USF Chemists Get SMMARTT Thanks to Their MOMs
TAMPA, Fla. (Aug. 13, 2008) – While the slogan "Better Living Through Chemistry" is decades old, a team of chemists at the University of South Florida is carrying that idea forward in the hopes of making the next decades of the 21st century better and safer in a number of ways.
The team of USF chemists has initiated a new interdisciplinary research center called USF-SMMARTT (Smart Metal-organic Materials Advanced Research and Technology Transfer) for collaborative research in the development of 'smart' metal-organic materials, or MOMs, materials constructed from a combination of inorganic (metal) and organic (carbon-based) molecules.
"These combination materials will be applied to sustainable energy platforms for hydrogen storage and collecting solar energy more efficiently, and for homeland defense by using them to fabricate chemical and biological sensors to detect biological or chemical warfare agents as well as decontamination technologies,” said Mike Zaworotko, a professor in the USF Department of Chemistry and director of USF-SMMARTT.
According to SMMARTT team member Mohamed Eddaoudi, an associate professor in USF’s Department of Chemistry, organic-inorganic materials can be fashioned into frameworks that offer the best of both chemical worlds. Organic molecules offer "tunability," allowing chemists to readily manipulate them.
"While inorganic moieties provide access to unique chemical and physical properties, assembly of open framework materials introduces tailorable porosity, and their exploration in host-guest chemistry that enable chemists to trap or sequester materials inside the pores, where a number of chemical or biological functions can be carried out," Eddaoudi said.
Eddaoudi is responsible for designing and synthesizing the subclass of MOMs called "zeolite-like metal-organic frameworks," or ZMOFs. Zeolites are well known for their applications in petroleum refinement and catalysis.
"This new kind of material is the perfect marriage between two important classes of porous materials and MOMs," he said.
According to Zaworotko, prior to becoming a full-fledged center, the USF-SMMARTT group had a great track record of receiving funding, obtaining patents and publishing their work.
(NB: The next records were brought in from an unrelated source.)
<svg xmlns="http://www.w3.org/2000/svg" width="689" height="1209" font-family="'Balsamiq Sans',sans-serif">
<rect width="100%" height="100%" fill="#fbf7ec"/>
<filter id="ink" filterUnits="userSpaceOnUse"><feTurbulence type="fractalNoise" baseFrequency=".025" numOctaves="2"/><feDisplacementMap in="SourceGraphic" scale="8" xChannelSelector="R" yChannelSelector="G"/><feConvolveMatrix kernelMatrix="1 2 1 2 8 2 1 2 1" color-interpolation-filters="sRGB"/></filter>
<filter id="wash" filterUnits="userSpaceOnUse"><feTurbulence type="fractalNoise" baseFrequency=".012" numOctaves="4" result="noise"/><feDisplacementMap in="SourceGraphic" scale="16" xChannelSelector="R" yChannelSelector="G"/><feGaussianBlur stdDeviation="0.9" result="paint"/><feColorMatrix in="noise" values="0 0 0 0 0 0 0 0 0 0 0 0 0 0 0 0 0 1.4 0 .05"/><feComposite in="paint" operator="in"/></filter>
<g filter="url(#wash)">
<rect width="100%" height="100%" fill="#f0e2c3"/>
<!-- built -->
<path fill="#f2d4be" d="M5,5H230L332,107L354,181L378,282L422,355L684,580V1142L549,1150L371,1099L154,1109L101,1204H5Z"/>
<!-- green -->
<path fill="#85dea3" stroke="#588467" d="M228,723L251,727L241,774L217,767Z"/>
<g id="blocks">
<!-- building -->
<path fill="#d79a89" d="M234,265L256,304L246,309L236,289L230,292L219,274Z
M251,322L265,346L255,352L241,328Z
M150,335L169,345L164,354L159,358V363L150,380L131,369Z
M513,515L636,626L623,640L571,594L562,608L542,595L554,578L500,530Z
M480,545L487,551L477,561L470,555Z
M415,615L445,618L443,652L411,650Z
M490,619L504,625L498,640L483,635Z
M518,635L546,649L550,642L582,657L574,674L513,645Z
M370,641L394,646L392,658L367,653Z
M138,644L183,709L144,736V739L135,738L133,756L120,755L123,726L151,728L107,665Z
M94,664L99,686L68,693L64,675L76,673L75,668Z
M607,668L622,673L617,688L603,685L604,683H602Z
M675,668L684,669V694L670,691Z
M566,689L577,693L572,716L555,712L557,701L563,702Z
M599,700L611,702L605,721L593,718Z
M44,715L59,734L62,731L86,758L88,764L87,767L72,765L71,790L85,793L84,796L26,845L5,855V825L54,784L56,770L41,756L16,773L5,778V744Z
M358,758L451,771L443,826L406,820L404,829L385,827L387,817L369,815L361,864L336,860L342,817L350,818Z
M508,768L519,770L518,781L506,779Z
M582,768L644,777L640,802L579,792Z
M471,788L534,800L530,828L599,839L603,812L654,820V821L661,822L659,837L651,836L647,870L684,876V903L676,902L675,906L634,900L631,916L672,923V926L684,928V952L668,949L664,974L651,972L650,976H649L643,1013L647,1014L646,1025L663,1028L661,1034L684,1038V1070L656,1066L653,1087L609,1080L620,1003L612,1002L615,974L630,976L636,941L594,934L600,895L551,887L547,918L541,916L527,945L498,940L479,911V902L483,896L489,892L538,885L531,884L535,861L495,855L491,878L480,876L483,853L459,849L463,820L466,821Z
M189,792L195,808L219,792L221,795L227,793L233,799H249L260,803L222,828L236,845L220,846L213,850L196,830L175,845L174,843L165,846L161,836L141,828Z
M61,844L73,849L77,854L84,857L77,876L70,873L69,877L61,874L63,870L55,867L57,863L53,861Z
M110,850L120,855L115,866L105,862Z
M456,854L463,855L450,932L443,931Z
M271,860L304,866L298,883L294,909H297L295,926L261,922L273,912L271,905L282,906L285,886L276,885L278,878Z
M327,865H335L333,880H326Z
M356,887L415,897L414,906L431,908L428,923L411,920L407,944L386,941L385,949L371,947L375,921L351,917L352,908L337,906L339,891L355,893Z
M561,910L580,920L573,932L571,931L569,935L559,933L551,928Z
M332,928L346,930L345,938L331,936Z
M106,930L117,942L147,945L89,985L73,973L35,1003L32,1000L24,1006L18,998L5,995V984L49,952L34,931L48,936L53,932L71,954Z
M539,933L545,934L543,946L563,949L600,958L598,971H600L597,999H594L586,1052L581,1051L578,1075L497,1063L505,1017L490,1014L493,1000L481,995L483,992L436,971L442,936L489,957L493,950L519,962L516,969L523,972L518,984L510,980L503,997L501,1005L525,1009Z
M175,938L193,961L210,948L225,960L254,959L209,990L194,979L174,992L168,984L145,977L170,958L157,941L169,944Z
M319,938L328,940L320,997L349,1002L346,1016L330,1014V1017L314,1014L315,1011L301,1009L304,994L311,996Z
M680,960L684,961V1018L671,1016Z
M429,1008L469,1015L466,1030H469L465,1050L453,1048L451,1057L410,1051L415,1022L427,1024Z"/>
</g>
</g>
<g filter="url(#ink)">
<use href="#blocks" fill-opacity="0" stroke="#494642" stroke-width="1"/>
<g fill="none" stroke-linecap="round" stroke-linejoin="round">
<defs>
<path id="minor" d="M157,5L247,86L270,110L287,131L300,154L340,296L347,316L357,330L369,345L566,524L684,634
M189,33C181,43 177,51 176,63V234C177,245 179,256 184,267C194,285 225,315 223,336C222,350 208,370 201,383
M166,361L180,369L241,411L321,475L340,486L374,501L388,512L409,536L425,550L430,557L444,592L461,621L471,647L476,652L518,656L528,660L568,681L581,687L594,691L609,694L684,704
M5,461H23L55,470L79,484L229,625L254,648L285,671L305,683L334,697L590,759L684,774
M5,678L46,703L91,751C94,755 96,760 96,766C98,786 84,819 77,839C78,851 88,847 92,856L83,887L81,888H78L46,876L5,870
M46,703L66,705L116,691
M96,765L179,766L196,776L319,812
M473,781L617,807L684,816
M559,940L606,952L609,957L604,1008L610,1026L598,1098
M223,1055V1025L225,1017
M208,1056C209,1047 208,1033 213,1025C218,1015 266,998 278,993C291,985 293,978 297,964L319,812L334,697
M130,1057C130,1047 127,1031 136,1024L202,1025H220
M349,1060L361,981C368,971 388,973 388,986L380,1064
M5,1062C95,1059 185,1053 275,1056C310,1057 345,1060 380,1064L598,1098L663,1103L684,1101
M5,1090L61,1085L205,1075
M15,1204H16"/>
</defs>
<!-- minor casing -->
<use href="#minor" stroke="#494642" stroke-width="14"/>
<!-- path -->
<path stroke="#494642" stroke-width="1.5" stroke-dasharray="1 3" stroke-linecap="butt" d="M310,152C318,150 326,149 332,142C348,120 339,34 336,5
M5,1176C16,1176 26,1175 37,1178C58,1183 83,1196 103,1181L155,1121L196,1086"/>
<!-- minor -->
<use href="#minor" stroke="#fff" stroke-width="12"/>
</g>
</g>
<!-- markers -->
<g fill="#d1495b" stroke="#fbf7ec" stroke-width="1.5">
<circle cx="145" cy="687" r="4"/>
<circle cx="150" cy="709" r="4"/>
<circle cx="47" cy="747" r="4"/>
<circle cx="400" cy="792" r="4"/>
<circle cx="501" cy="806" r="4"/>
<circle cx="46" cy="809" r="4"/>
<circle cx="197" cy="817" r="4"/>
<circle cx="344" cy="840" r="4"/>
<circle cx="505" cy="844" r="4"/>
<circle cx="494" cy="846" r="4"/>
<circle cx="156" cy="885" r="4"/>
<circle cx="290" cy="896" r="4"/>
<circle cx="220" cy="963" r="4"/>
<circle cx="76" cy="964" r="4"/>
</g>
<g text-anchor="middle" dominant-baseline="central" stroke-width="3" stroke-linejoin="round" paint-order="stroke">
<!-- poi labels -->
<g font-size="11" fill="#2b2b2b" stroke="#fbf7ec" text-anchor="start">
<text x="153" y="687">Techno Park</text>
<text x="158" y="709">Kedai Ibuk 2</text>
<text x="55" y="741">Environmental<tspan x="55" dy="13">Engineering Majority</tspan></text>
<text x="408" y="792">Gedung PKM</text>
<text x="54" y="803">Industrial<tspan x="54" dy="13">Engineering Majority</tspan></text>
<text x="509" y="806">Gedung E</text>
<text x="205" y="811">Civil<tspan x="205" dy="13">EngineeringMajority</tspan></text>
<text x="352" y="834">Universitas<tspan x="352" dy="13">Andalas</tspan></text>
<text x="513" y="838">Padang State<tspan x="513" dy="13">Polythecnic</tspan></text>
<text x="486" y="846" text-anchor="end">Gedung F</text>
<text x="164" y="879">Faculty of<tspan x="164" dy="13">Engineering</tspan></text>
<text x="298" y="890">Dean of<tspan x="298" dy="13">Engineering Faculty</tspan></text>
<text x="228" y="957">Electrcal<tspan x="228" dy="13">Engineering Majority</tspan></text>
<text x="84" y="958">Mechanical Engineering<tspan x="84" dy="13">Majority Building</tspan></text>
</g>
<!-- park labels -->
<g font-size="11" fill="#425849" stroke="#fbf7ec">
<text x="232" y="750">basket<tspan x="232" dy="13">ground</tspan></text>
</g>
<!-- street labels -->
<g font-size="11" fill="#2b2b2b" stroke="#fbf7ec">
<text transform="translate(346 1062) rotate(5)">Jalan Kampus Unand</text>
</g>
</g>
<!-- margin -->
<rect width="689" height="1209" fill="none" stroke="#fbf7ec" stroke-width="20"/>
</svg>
Now, some new federal grants from the U.S. Department of Energy (DoE) and the U.S. Department of Defense (DoD) are going to allow them to push their research farther.
For example, Eddaoudi is the principal investigator (PI) on a $912,000 DoE grant supporting research into the design and synthesis of MOMs for hydrogen storage. While hydrogen fuels are in our future, how to store hydrogen has been an ongoing issue in alternative energy development.
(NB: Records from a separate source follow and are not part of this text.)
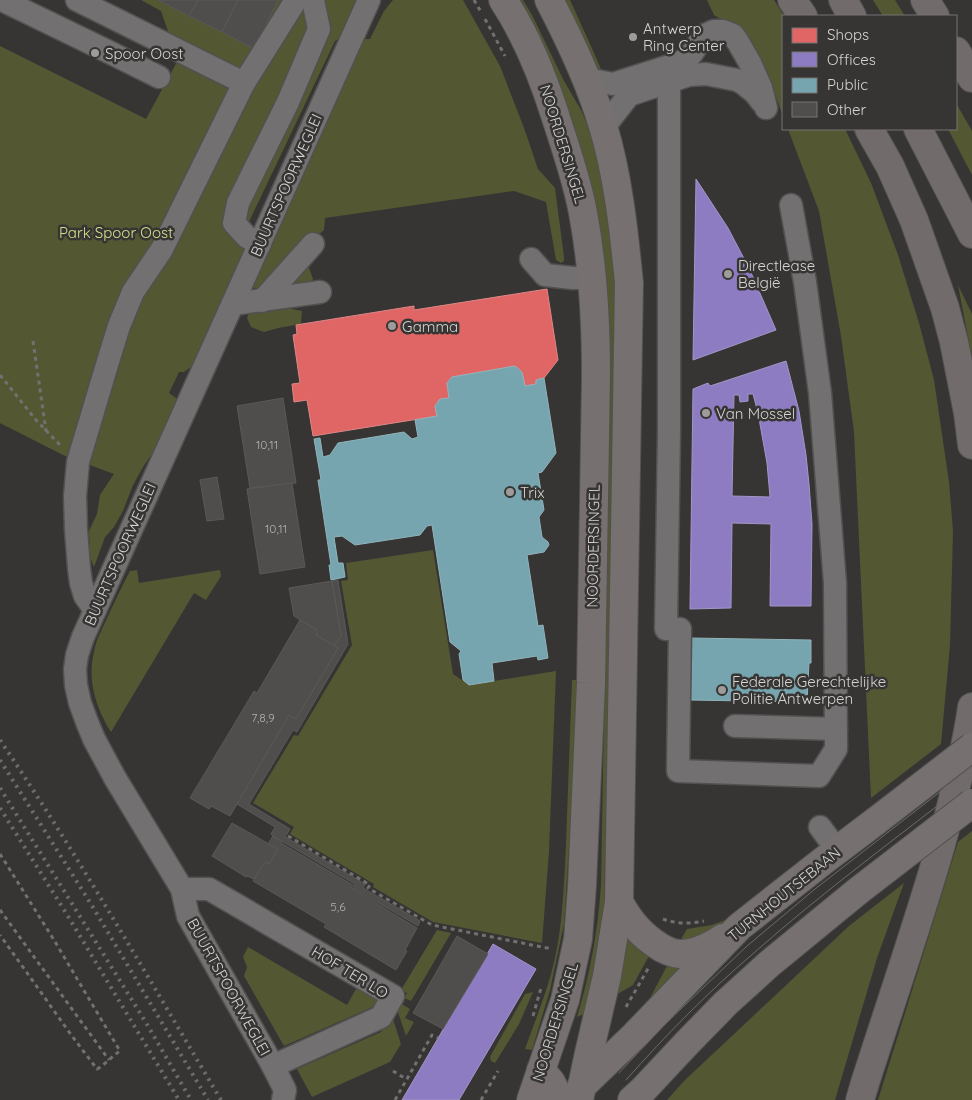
<svg xmlns="http://www.w3.org/2000/svg" width="972" height="1100" font-family="Quicksand,sans-serif">
<rect width="100%" height="100%" fill="#363534"/>
<!-- green -->
<g fill="#535833">
<polygon points="141,0 359,0 346,34 335,41 246,228 253,232 364,39 370,39 384,11 393,0 463,0 500,66 524,128 538,169 555,188 564,257 564,261 561,263 556,260 546,202 514,191 325,218 324,230 299,252 309,268 313,279 307,286 260,289 251,287 192,366 184,372 179,372 169,393 176,398 178,410 164,436 143,467 133,485 123,511 114,527 105,537 94,567 90,557 89,531 97,514 100,495 114,474 63,455 0,423 0,46 146,119 178,60 161,11"/>
<path d="M517,0H523L532,15L564,81L581,110L588,126L599,165L611,231L616,289L613,486L604,904L603,929L586,1013L577,1017C590,974 598,930 601,885L608,486L609,322L606,291Z"/>
<polygon points="564,0 570,0 590,44 604,76 599,78"/>
<polygon points="707,0 774,0 784,16 783,116 772,86 741,32 714,15"/>
<polygon points="873,0 895,0 905,16 883,16"/>
<polygon points="956,103 972,131 972,175 948,129 956,129"/>
<polygon points="788,129 845,129 871,183 898,255 919,323 934,380 949,482 953,531 950,645 941,744 871,798 854,432 841,336 819,211"/>
<polygon points="958,285 972,314 972,358"/>
<polygon points="252,306 286,306 292,309 302,311 301,324 278,328 264,332 251,327 247,318"/>
<polygon points="433,550 453,674 469,685 556,671 549,851 542,943 433,922 373,887 374,884 290,834 294,827 253,803 294,735 298,736 352,645 341,581 348,580 346,563"/>
<path d="M137,570L139,583L220,570L221,576L206,600L194,593L111,732C96,708 87,680 94,652C96,639 103,628 108,616C115,601 122,586 130,571Z"/>
<path d="M572,680H580L564,924L550,990L532,1050L525,1049C536,1018 548,990 555,958C563,921 564,882 566,844C568,789 570,735 572,680Z"/>
<polygon points="972,831 972,1100 878,1100 958,842"/>
<polygon points="904,883 877,958 835,1100 667,1100 684,1081 849,926"/>
<polygon points="728,919 718,930 679,943 687,929 712,925"/>
<polygon points="437,930 451,933 411,1001 404,998 407,993 401,990"/>
<polygon points="626,935 650,954 633,985 614,996"/>
<polygon points="248,947 347,1005 357,987 376,997 376,1002 375,1006 284,1046 244,976 247,967 243,957"/>
<polygon points="669,962 695,962 638,1021"/>
<polygon points="533,992 519,1024 495,1063 491,1061 490,1057 525,994"/>
<polygon points="400,1003 410,1009 405,1018 414,1022 406,1036 397,1009"/>
<polygon points="392,1016 401,1044 390,1062 312,1097 297,1069 381,1032"/>
</g>
<!-- shops -->
<polygon fill="#e06666" stroke="#dc8786" points="547,289 558,360 544,378 536,380 536,384 525,386 522,372 515,366 452,377 447,383 449,398 440,399 435,406 437,416 313,436 307,400 294,402 292,384 300,383 293,335 297,334 296,325 414,306 414,310"/>
<!-- offices -->
<g fill="#8e7cc3" stroke="#a396c8" fill-rule="evenodd">
<polygon points="696,179 728,228 749,268 776,330 693,360"/>
<path d="M786,361L799,411L806,455L809,484L812,524L811,606H770L771,524L732,523L731,608L690,609L693,389L708,383L710,386ZM748,394H753L758,413L767,463L770,497L732,496L734,395H739L740,402L748,401Z"/>
<polygon points="493,944 536,969 459,1100 402,1100"/>
</g>
<!-- public -->
<g fill="#76a5af" stroke="#92b3ba">
<polygon points="515,366 522,372 525,386 536,384 536,380 544,378 556,453 542,472 538,473 544,510 539,517 542,537 548,542 549,545 544,552 527,555 538,626 543,625 548,658 538,660 537,656 492,663 494,681 469,685 463,680 459,654 461,651 450,642 432,525 427,526 420,535 355,545 342,536 334,537 338,563 343,563 345,577 331,580 329,565 331,565 318,480 321,480 314,439 320,438 323,457 330,455 338,443 404,432 412,439 418,437 415,420 437,416 435,406 440,399 449,398 447,383 452,377"/>
<polygon points="690,638 811,640 811,663 809,663 807,702 689,700 689,676 691,676 692,662 690,661"/>
</g>
<!-- building -->
<g fill="#4f4e4d" stroke="#5a5958">
<polygon points="158,0 198,0 189,16"/>
<polygon points="198,0 238,0 222,32 189,16"/>
<polygon points="238,0 278,0 254,49 222,32"/>
<polygon points="283,398 296,483 250,488 237,406"/>
<polygon points="217,477 224,519 207,521 200,480"/>
<polygon points="292,483 305,567 260,574 247,489"/>
<polygon points="338,580 348,644 297,732 293,730 249,804 290,829 285,837 365,884 363,888 420,921 418,926 353,888 355,884 273,836 271,834 275,827 237,804 289,715 296,719 338,648 334,646 341,636 332,581"/>
<polygon points="332,581 341,636 334,646 316,635 318,631 294,616 289,588"/>
<polygon points="300,620 318,631 316,635 338,648 296,719 289,715 230,816 211,806 209,809 190,798 254,691 257,693"/>
<polygon points="232,823 278,849 269,864 265,862 254,879 247,876 246,877 212,856"/>
<polygon points="273,836 282,842 281,843 353,885 351,888 417,928 405,950 407,951 396,970 324,927 326,924 253,881 265,862 269,864 278,849 268,844"/>
<polygon points="457,936 488,954 443,1029 413,1013"/>
</g>
<g fill="none" stroke-linecap="round" stroke-linejoin="round">
<defs>
<g id="minor">
<polyline points="2,0 107,51 159,77"/>
<polyline points="77,0 244,83 162,249 133,292 119,326 106,368 78,462 75,496 76,530 79,568 81,583 85,596 95,610"/>
<polyline points="587,79 613,84 676,64 687,59 693,52 703,36 714,31 723,31 733,35 738,42 750,63 761,88 766,108"/>
<polyline points="669,81 669,431 666,629 680,629 678,771 819,776 836,749 835,583 820,393 805,282 791,205"/>
<polyline points="244,83 296,0"/>
<polyline points="604,127 629,95 689,75 706,74 737,80 744,84 755,93 762,102"/>
<polyline points="260,244 247,237 234,223 238,203 288,102 319,29 313,0"/>
<polyline points="531,259 545,275 573,278 591,278"/>
<polyline points="262,301 313,244"/>
<polyline points="233,304 320,292"/>
<polyline points="735,726 836,729"/>
<polyline points="820,827 837,850"/>
<polyline points="182,889 209,889 393,996 381,1017 273,1066"/>
<polyline points="283,1100 285,1090 273,1066 188,916 182,889 115,778 94,739 87,722 80,703 76,685 75,669 77,655 83,637 369,0"/>
</g>
<g id="major">
<path d="M503,0C527,36 543,77 556,118C566,149 577,180 583,213C593,266 596,321 596,376L591,683L582,886L578,939L565,1000L531,1100"/>
<path d="M549,0C570,40 590,82 603,126C618,175 624,232 629,283L619,902L607,976L589,1053L579,1100"/>
<path d="M619,902C623,909 627,916 632,922C642,935 663,953 680,954C695,954 711,946 723,938"/>
<polyline points="541,1070 551,1082 560,1100"/>
<polyline points="581,1087 635,1035 739,927 823,861 876,821"/>
<polyline points="632,1100 642,1091 686,1044 726,1003 769,964 858,891"/>
</g>
<g id="highway">
<polyline points="792,0 803,16"/>
<polyline points="843,0 852,16"/>
<polyline points="925,0 935,16"/>
<polyline points="956,51 972,78"/>
<polyline points="869,129 890,166 914,220 945,308 954,342 968,413 972,445"/>
<polyline points="918,129 972,234"/>
<path d="M860,1100L865,1083C890,1005 917,927 940,848C953,801 965,755 972,707"/>
</g>
</defs>
<!-- minor casing -->
<use href="#minor" stroke="#515150" stroke-width="25"/>
<!-- major casing -->
<use href="#major" stroke="#515150" stroke-width="30"/>
<!-- highway casing -->
<use href="#highway" stroke="#515150" stroke-width="30"/>
<!-- path -->
<g stroke="#727170" stroke-width="3" stroke-dasharray="4 4" stroke-linecap="butt">
<polyline points="474,0 481,12"/>
<polyline points="485,19 505,56"/>
<polyline points="33,341 46,431"/>
<polyline points="0,375 36,420 61,446"/>
<polyline points="288,836 370,885 368,888 432,925 552,949"/>
<path d="M0,854L54,940L120,1051C112,1056 106,1064 97,1069L72,1036L0,935"/>
<polyline points="0,910 109,1060"/>
<path d="M663,919C676,924 691,924 704,921"/>
<polyline points="626,1007 649,967"/>
<polyline points="533,1016 541,988"/>
<polyline points="393,1071 406,1079"/>
<polyline points="395,1100 432,1035 438,1038"/>
<polyline points="481,1100 498,1071"/>
</g>
<!-- minor -->
<use href="#minor" stroke="#727070" stroke-width="22"/>
<!-- major -->
<use href="#major" stroke="#767070" stroke-width="28"/>
<!-- highway -->
<use href="#highway" stroke="#726b6b" stroke-width="28"/>
<!-- tram -->
<g stroke="#6c6b6a" stroke-width="1">
<polyline points="619,1073 662,1027 747,946 815,889 972,767"/>
<path d="M626,1080C666,1035 709,991 755,952C824,891 899,836 972,779"/>
</g>
<!-- rail -->
<g stroke="#6c6b6a" stroke-width="4" stroke-dasharray="2.5 5" stroke-linecap="butt">
<path d="M0,740C79,857 149,979 221,1100"/>
<polyline points="0,760 91,904 208,1100"/>
<polyline points="0,788 145,1021 191,1100"/>
<polyline points="0,808 66,913 179,1100"/>
</g>
<defs>
<g id="major-bridge">
<polyline points="876,821 972,747"/>
<polyline points="858,891 972,803"/>
</g>
</defs>
<!-- major-bridge casing -->
<use href="#major-bridge" stroke="#515150" stroke-width="30" stroke-linecap="butt"/>
<!-- major-bridge -->
<use href="#major-bridge" stroke="#767070" stroke-width="28"/>
</g>
<!-- markers -->
<g fill="#9d9c9b" stroke="#373533" stroke-width="2">
<circle cx="633" cy="37" r="5"/>
<circle cx="95" cy="53" r="5"/>
<circle cx="728" cy="274" r="5"/>
<circle cx="392" cy="326" r="5"/>
<circle cx="706" cy="413" r="5"/>
<circle cx="510" cy="492" r="5"/>
<circle cx="722" cy="690" r="5"/>
</g>
<g text-anchor="middle" dominant-baseline="central" stroke-width="5" stroke-linejoin="round" paint-order="stroke">
<!-- number labels -->
<g font-size="12" fill="#b3b2b1">
<text x="267" y="444">10,11</text>
<text x="276" y="528">10,11</text>
<text x="263" y="717">7,8,9</text>
<text x="338" y="906">5,6</text>
</g>
<!-- poi labels -->
<g font-size="15" fill="#d4d4d2" stroke="#373533" text-anchor="start">
<text x="643" y="28">Antwerp<tspan x="643" dy="17">Ring Center</tspan></text>
<text x="105" y="53">Spoor Oost</text>
<text x="738" y="265">Directlease<tspan x="738" dy="17">België</tspan></text>
<text x="402" y="326">Gamma</text>
<text x="716" y="413">Van Mossel</text>
<text x="520" y="492">Trix</text>
<text x="732" y="681">Federale Gerechtelijke<tspan x="732" dy="17">Politie Antwerpen</tspan></text>
</g>
<!-- street labels -->
<g font-size="15" fill="#d4d4d2" stroke="#373533">
<text transform="translate(563 144) rotate(73)">NOORDERSINGEL</text>
<text transform="translate(286 185) rotate(-66)">BUURTSPOORWEGLEI</text>
<text transform="translate(593 546) rotate(-89)">NOORDERSINGEL</text>
<text transform="translate(120 554) rotate(-66)">BUURTSPOORWEGLEI</text>
<text transform="translate(784 894) rotate(-39)">TURNHOUTSEBAAN</text>
<text transform="translate(350 972) rotate(31)">HOF TER LO</text>
<text transform="translate(229 987) rotate(61)">BUURTSPOORWEGLEI</text>
<text transform="translate(555 1022) rotate(-73)">NOORDERSINGEL</text>
</g>
<!-- park labels -->
<g font-size="15" fill="#d5e18a" stroke="#373533">
<text x="116" y="232">Park Spoor Oost</text>
</g>
</g>
<!-- legend -->
<rect x="782" y="15" width="175" height="115" fill="#373533" stroke="#767573"/>
<rect x="792" y="28" width="25" height="15" fill="#e06666" stroke="#767573"/>
<text x="827" y="40" font-size="15" fill="#d4d4d2">Shops</text>
<rect x="792" y="52" width="25" height="15" fill="#8e7cc3" stroke="#767573"/>
<text x="827" y="65" font-size="15" fill="#d4d4d2">Offices</text>
<rect x="792" y="78" width="25" height="15" fill="#76a5af" stroke="#767573"/>
<text x="827" y="90" font-size="15" fill="#d4d4d2">Public</text>
<rect x="792" y="102" width="25" height="15" fill="#4f4e4d" stroke="#767573"/>
<text x="827" y="115" font-size="15" fill="#d4d4d2">Other</text>
</svg>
"These new materials could provide an answer to the outstanding challenge of creating practical hydrogen storage media for vehicular on-board applications, helping us to realize the enormous economic potential in harnessing hydrogen fuel," he said.
Chemistry department chair and professor Randy Larsen is the PI on a recently received $2.5 million DoD grant aimed at not only furthering the development of MOMs as sensors that can detect chemical and biological weapons threats, but also for related technologies that can be used for decontamination following attacks.
"Chemical weapons, such as nerve, blister and choking agents, and biological agents, such as anthrax and ricin, pose threats to the military, as well as civilians," said Larsen. "Detection and decontamination are our first lines of defense."
While the new metal-organic materials can be used to detect the chemical and biological threats using specialized and embedded receptors, the MOMs technology can also be employed for decontamination and degrading the agents when they are encapsulated in the hybrid metal-organic materials.
Porphyrins – ring-shaped molecules that bind to metals – developed by associate professor and research team member Peter Zhang, will help detect chemical or biological agents. Microscopic, metal-organic "nanoballs," developed in Zaworotko’s lab, can be embedded in specially developed thin films of materials called polymers, the research focus of chemistry professor and team researcher Julie Harmon, used to encapsulate and immobilize the threatening molecules.
Decontamination, according to Larsen, can be accomplished photocatalytically, using light, or by chemical or biological deactivation.
"Because they are uniquely suited to provide solutions to so many problems, MOMs have captured our imaginations," Zaworotko said.
The University of South Florida is among the nation's top 63 public research universities and one of 39 community-engaged public universities as designated by the Carnegie Foundation for the Advancement of Teaching. It is one of Florida's top three research universities. USF was awarded more than $300 million in research contracts and grants last year. The university offers 219 degree programs at the undergraduate, graduate, specialist and doctoral levels, including the doctor of medicine. The university has a $1.8 billion annual budget, an annual economic impact of $3.2 billion, and serves more than 45,000 students on campuses in Tampa, St. Petersburg, Sarasota-Manatee and Lakeland. USF is a member of the Big East Athletic Conference.